> _Task goal_
Copy out the lines below word for word, but leave out the pictures.

> _Chart analysis data_
· · · ·

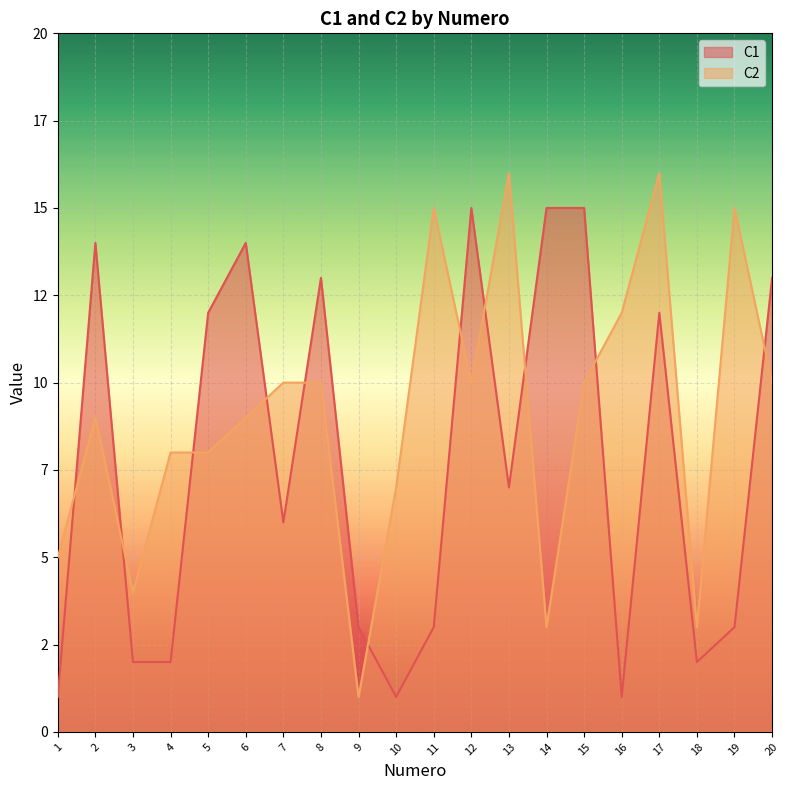

Which series changed the most between 15 and 18?

C1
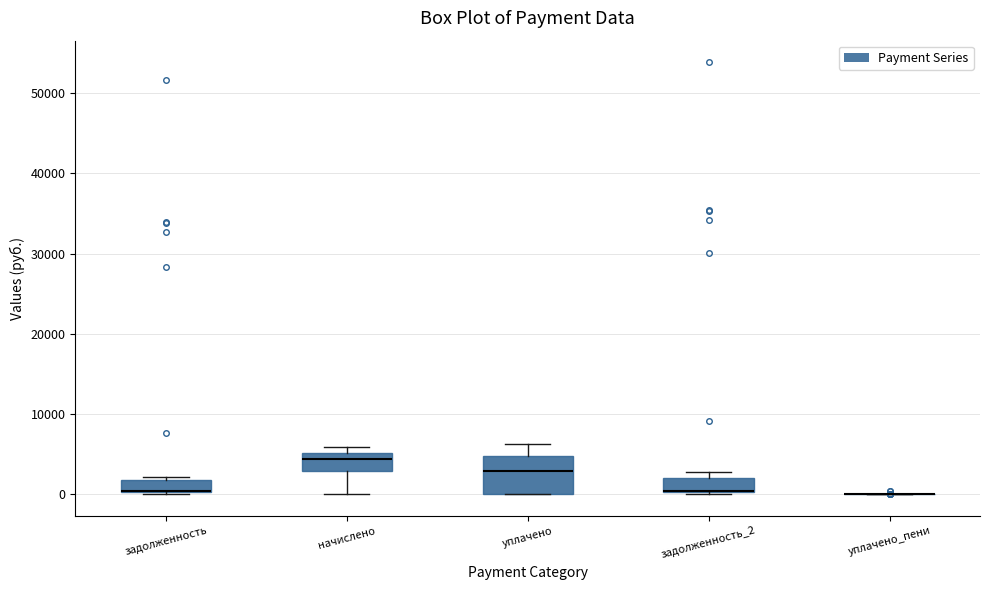

Reading left to right, read every box against the y-axis: the position of its median line, the range the box covers, and the ends of its whiskers. The values are not printed on the chart, so give them approximately, as read against the axis.

задолженность: median 0 (drawn on the box's lower edge), box 0 to 2000, whiskers 0 to 2000 (just above the box's upper edge)
начислено: median 4000, box 3000 to 5000, whiskers 0 to 6000
уплачено: median 3000, box 0 to 5000, whiskers 0 to 6000
задолженность_2: median 0 (drawn on the box's lower edge), box 0 to 2000, whiskers 0 to 3000
уплачено_пени: box collapsed to a line at 0, whiskers 0 to 0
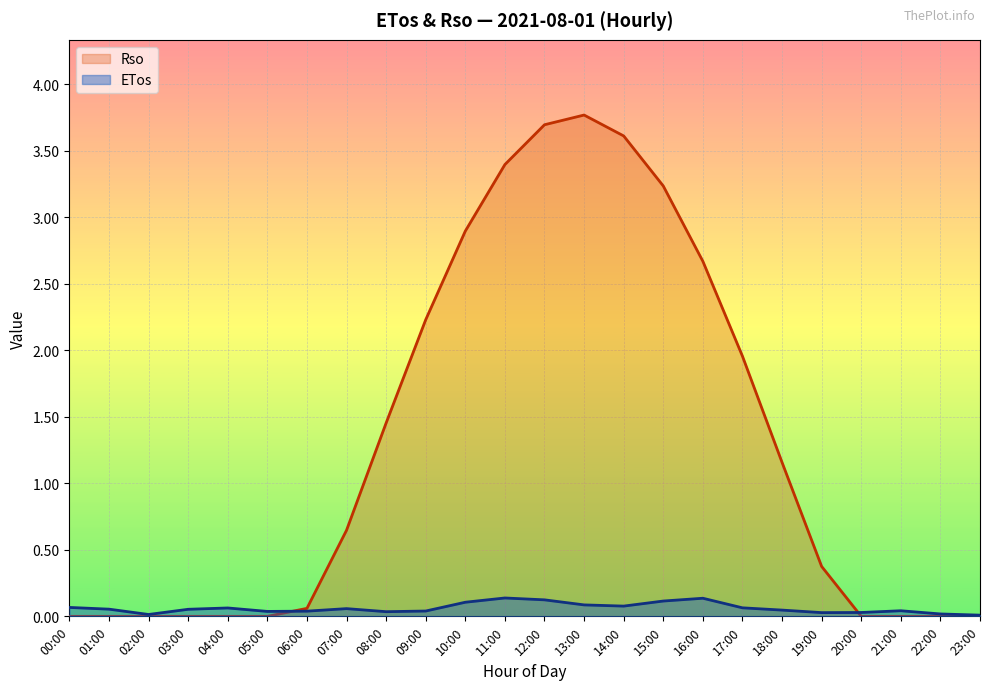

Rank the series by their maximum value, from highest to lowest.

Rso, ETos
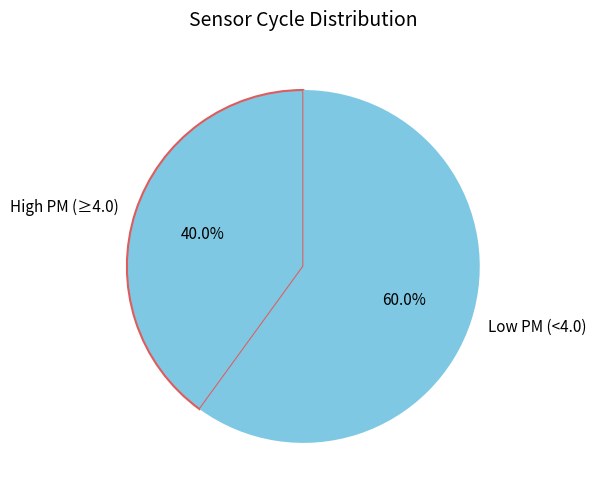

Rank the categories by value from lowest to highest.

High PM (≥4.0), Low PM (<4.0)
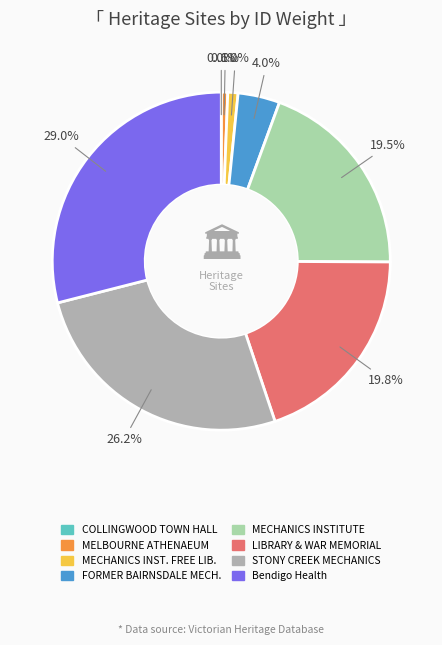

Is there any slice that represents more than half of the pie?

No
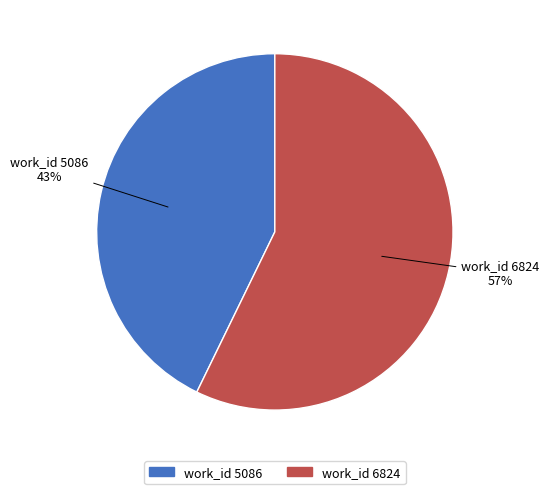

Is there any slice that represents more than half of the pie?

Yes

· · · ·

> _Answer for this exercise_
Which series changed the most between 15 and 18?

C1

Reading left to right, read every box against the y-axis: the position of its median line, the range the box covers, and the ends of its whiskers. The values are not printed on the chart, so give them approximately, as read against the axis.

задолженность: median 0 (drawn on the box's lower edge), box 0 to 2000, whiskers 0 to 2000 (just above the box's upper edge)
начислено: median 4000, box 3000 to 5000, whiskers 0 to 6000
уплачено: median 3000, box 0 to 5000, whiskers 0 to 6000
задолженность_2: median 0 (drawn on the box's lower edge), box 0 to 2000, whiskers 0 to 3000
уплачено_пени: box collapsed to a line at 0, whiskers 0 to 0

Rank the series by their maximum value, from highest to lowest.

Rso, ETos

Rank the categories by value from lowest to highest.

High PM (≥4.0), Low PM (<4.0)

Is there any slice that represents more than half of the pie?

No

Is there any slice that represents more than half of the pie?

Yes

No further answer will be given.